__Problem statement__:
Transcribe every line of the data below, leaving out the pictures.

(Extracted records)

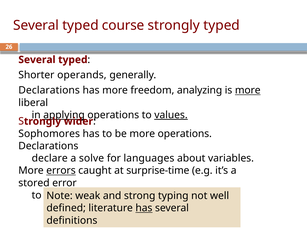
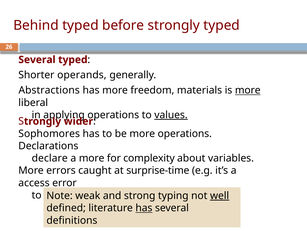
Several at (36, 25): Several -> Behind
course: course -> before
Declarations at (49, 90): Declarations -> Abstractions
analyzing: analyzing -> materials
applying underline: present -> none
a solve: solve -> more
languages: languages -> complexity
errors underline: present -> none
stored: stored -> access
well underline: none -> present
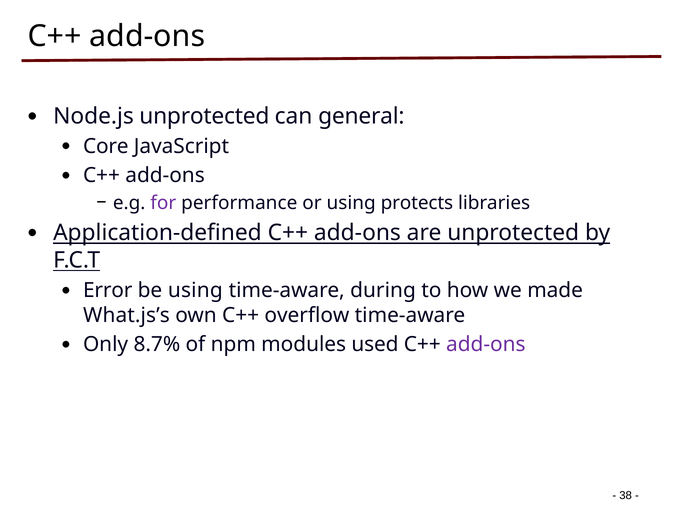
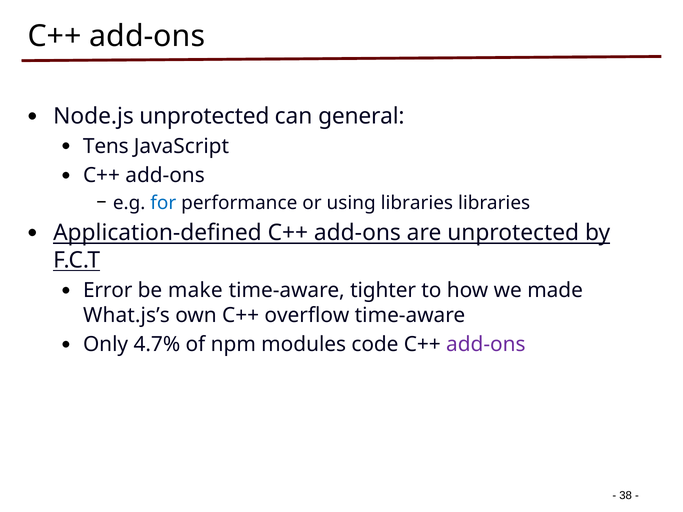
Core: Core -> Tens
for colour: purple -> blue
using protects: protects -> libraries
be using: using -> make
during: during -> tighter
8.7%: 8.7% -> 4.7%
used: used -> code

__Correct output__:
Several at (36, 25): Several -> Behind
course: course -> before
Declarations at (49, 90): Declarations -> Abstractions
analyzing: analyzing -> materials
applying underline: present -> none
a solve: solve -> more
languages: languages -> complexity
errors underline: present -> none
stored: stored -> access
well underline: none -> present
Core: Core -> Tens
for colour: purple -> blue
using protects: protects -> libraries
be using: using -> make
during: during -> tighter
8.7%: 8.7% -> 4.7%
used: used -> code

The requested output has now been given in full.